— Begin TEXT EXCERPT —
The second instinct – the desire to produce a film as great as the ones they’ve enjoyed, and be venerated by their peers, is destroyed by the first. It’s simply impossible for the two to co-exist. Predators is the case in point.
The Predator series, begun in 1987 with the late John McTiernan’s jungle jaunting actioner (I know he’s not dead but he may as well be – he’s been quiet for a decade), was a well-paced, good-humoured spectacle. The titular alien hunted memorable grunts, lead by Schwarzenegger’s walking steroid commercial. McTiernan knew how to pace his movie, he knew how to stage a setpiece, he knew how to make photochemical magic. He’d go on to make Die Hard and The Hunt for Red October – his career peak, which nevertheless showed that Predator’s well-calibrated histrionics were no fluke. Stephen Hopkins valiantly tried to reproduce the game of cat and mouse in his 1990 sequel, relocating the action to the unimaginable future of 1997 in which Los Angeles had become an intemperate war zone. It wasn’t as good but it was no lazy re-tread either. That was the last time filmmakers were involved in the series.
The masturbauteurs got their sweaty mitts on it in 2004, with the lamentable Alien Vs Predator – Paul W.S Anderson’s disastrous self-penned monster mash, which subordinated human characters to disposable victims and showed the chasm between knowing why a film works and understanding how to replicate those elements. Anderson, though more director simulator than director, at least had pretensions in that regard. Alien Vs Predator: Requiem, directed by brothers Colin and Greg Strause, put a couple of FX geeks at the helm, who flattered themselves that they could make the transition from coding CGI to building a film. They couldn’t. The finished semi-sequel was an underlit, underpowered, computer game writ large, with all the humanity stripped out. It was the most expensive fan film ever made.
— End TEXT EXCERPT —
EXERCISE. Continue the review of the Predator film series, starting after its final sentence. The material that comes after this text is not required.
— Begin DATASET ROWS —
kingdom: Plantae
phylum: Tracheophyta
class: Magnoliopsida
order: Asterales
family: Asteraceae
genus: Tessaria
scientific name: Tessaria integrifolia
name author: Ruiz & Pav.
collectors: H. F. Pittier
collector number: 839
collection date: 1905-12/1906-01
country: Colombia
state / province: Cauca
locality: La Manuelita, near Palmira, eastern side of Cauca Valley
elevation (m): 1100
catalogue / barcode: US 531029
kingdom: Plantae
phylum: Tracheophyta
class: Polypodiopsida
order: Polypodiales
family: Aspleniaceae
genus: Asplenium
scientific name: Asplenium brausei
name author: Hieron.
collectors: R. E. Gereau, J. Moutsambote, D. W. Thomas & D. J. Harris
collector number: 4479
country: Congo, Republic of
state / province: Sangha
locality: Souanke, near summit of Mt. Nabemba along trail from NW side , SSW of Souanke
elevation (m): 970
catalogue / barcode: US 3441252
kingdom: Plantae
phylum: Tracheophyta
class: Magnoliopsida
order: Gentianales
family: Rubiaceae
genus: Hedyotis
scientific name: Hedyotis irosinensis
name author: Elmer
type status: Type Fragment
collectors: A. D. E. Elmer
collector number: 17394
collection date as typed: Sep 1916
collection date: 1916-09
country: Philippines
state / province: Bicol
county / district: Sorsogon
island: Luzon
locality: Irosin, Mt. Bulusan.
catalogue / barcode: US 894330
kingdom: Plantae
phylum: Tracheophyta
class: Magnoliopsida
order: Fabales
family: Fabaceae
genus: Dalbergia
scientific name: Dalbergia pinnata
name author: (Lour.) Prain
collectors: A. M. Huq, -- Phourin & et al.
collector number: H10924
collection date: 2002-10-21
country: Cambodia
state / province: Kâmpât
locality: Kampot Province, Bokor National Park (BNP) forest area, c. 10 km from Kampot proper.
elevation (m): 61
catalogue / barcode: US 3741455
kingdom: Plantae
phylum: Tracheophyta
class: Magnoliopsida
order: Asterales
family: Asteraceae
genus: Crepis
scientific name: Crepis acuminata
— End DATASET ROWS —
TASK ANSWER.
Nimrod Antal’s 2nd sequel to the McTiernan original shows us a filmmaker who’s walked into Seth Brundle’s telepod and beamed himself to its mate, unaware that a masturbauteur was crouching in the corner. Although it’s taking him over, he’s not yet fully transformed. Regrettably, however, his penis is already in the jar. This is Predator karaoke – a film which looks and sounds like the 1987 film, but lacks the zest. Antal, supported by fan turned filmmaker Rodriguez, knows the tune, taps his toe in time to the beat, but possesses a flat, pub cabaret voice. Watching it, you recall McTiernan’s soaring notes – his passion, and those modulating qualities that could surprise and elate you in equal measure. By contrast Predators is both perfunctory and matt. It’s like a death mask painted in lifelike tones. You want to like it and sometimes you do – a witty line here, an old school piece of misdirection there, but fine tribute though it is, a tribute is all it is.
Now it’s done it may be time for every sub-species of Predator enthusiast from the filmmaker-fanboy to the pure blood masturbauteur, to hang up their megaphones and return these properties to the creative caste. Some of us were born to watch, far fewer to make. Knowing your place is half the battle.